Rewrite the material below with "chart" swapped for "graph" everywhere it appears, changing nothing else, and omit the pictures.

## Records shown
▼
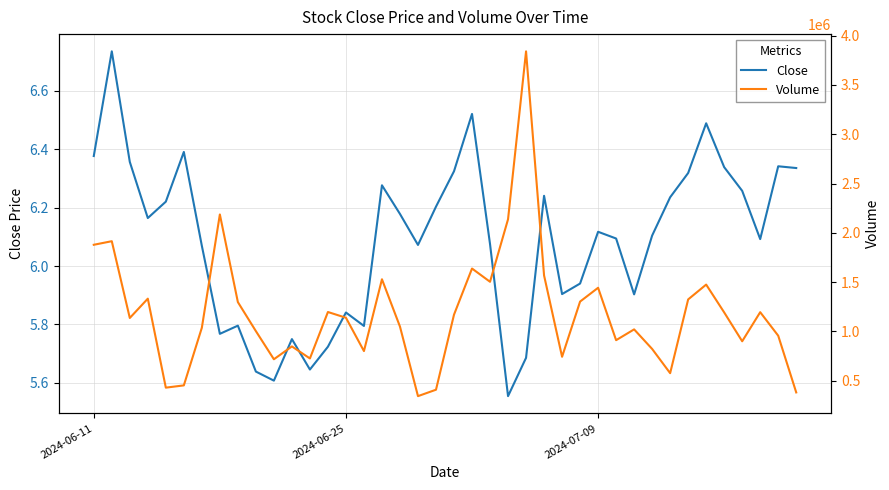

At which label does Close first exceed 6?

2024-06-11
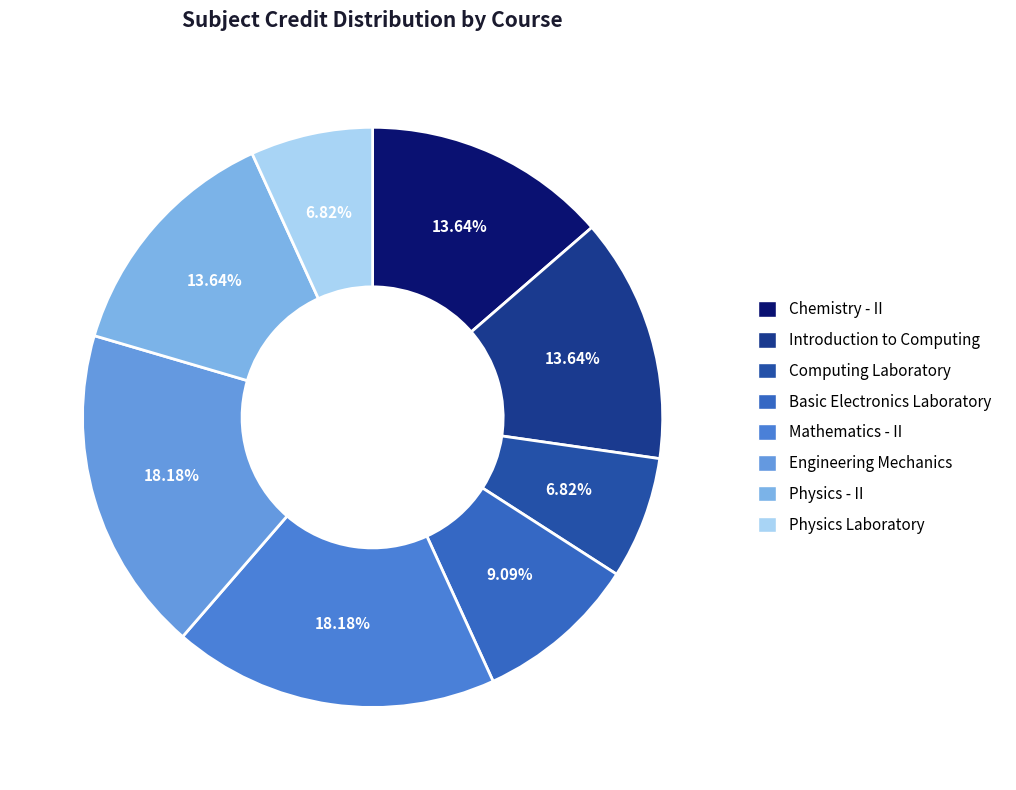

Does Engineering Mechanics account for over 50% of the chart?

No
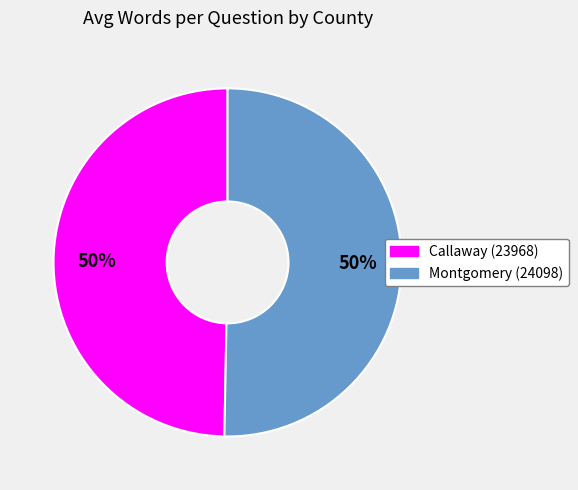

How many slices are in this pie chart?

2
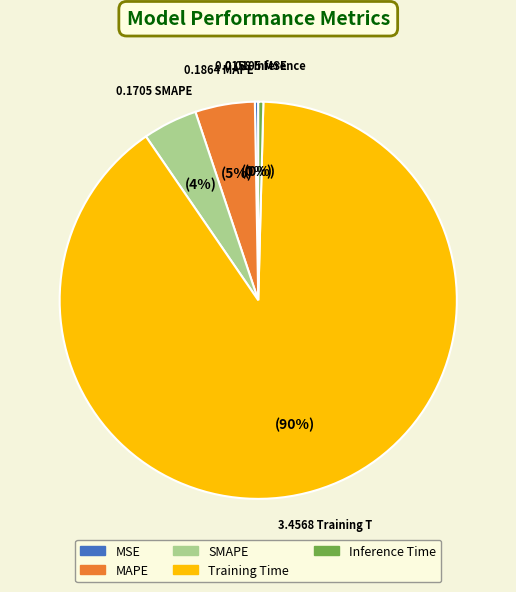

To the nearest percent, what is the combined percentage of SMAPE and MAPE?

9%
▲
## Written response
At which label does Close first exceed 6?

2024-06-11

Does Engineering Mechanics account for over 50% of the graph?

No

How many slices are in this pie graph?

2

To the nearest percent, what is the combined percentage of SMAPE and MAPE?

9%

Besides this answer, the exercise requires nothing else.